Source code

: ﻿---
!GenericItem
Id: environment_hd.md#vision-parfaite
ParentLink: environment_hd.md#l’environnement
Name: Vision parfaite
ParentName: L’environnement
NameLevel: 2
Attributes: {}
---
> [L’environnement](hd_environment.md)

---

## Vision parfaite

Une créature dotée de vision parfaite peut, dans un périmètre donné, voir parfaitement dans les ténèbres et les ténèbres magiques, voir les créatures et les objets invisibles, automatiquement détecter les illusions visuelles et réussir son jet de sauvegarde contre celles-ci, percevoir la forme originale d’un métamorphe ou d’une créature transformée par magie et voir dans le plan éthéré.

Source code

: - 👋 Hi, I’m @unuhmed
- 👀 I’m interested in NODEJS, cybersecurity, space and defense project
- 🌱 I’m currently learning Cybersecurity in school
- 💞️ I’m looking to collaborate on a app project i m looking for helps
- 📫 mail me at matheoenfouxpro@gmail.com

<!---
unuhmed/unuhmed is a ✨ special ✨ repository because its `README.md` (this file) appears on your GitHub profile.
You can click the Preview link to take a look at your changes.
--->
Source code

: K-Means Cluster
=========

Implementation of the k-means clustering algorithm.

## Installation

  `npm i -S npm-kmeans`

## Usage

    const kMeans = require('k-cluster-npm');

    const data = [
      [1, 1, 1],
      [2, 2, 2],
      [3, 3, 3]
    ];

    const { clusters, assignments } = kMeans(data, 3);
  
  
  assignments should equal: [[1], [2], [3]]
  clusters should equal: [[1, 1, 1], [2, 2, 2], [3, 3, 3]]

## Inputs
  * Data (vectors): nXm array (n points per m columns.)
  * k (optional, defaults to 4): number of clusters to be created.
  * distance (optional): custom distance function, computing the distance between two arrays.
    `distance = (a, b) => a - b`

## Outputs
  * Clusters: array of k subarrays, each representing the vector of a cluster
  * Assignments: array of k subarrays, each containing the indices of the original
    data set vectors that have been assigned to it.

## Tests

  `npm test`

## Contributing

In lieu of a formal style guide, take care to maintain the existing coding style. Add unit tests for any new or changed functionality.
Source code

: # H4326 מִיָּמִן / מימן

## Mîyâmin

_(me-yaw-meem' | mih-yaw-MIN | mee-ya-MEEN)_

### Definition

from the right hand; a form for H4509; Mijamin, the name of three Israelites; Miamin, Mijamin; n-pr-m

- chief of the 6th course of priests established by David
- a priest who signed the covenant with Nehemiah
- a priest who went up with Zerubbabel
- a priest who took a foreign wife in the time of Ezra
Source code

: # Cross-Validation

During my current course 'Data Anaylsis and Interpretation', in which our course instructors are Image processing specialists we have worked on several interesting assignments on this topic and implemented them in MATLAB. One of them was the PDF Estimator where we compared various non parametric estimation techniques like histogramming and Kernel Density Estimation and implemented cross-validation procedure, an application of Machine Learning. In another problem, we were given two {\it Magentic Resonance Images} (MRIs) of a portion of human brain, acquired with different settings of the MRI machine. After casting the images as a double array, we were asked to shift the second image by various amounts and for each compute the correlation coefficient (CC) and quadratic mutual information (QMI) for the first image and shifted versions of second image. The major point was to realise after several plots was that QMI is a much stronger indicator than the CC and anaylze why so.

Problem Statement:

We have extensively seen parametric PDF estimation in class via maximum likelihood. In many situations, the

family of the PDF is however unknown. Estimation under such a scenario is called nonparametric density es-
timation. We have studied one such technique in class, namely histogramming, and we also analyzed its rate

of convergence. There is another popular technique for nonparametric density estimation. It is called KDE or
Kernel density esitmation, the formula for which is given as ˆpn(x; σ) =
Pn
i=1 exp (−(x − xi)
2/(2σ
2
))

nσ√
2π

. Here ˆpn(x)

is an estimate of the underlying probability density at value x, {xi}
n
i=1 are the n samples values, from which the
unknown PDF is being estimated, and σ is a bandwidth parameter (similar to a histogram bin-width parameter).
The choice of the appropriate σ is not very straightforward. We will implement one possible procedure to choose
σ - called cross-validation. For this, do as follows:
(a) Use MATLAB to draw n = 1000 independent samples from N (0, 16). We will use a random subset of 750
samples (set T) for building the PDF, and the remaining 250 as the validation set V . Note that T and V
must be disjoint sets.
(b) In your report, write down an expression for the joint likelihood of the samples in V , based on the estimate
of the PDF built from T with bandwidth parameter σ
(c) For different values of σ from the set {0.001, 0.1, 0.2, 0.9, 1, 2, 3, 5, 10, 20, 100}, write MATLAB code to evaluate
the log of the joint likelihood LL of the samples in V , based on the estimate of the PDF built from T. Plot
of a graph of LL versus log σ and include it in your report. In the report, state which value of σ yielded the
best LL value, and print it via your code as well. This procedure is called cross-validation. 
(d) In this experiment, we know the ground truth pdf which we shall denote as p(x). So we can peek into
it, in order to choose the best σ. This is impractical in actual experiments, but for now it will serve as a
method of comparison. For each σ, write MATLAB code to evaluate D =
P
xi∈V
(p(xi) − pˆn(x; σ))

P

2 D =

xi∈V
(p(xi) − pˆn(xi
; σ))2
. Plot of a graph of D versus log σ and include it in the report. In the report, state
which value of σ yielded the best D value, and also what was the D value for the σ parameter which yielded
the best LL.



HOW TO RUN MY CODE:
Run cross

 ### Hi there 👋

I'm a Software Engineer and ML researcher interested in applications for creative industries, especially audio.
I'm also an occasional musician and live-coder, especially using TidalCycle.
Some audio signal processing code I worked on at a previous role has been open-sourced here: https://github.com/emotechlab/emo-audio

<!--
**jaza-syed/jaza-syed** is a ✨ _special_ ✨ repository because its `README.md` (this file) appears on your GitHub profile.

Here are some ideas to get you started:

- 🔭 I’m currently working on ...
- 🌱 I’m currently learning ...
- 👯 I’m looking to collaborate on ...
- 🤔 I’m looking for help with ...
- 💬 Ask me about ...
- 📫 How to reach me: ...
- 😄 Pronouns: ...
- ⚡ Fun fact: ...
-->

___

Recast the material as a Markdown table with columns Row and Text. Start at its first line and end at the line containing "## Vision parfaite", including both. Give one numbered row per line and omit blank lines.

Answer area:
| Row | Text |
|---|---|
| 1 | Source code |
| 2 | : ﻿--- |
| 3 | !GenericItem |
| 4 | Id: environment_hd.md#vision-parfaite |
| 5 | ParentLink: environment_hd.md#l’environnement |
| 6 | Name: Vision parfaite |
| 7 | ParentName: L’environnement |
| 8 | NameLevel: 2 |
| 9 | Attributes: {} |
| 10 | --- |
| 11 | > [L’environnement](hd_environment.md) |
| 12 | --- |
| 13 | ## Vision parfaite |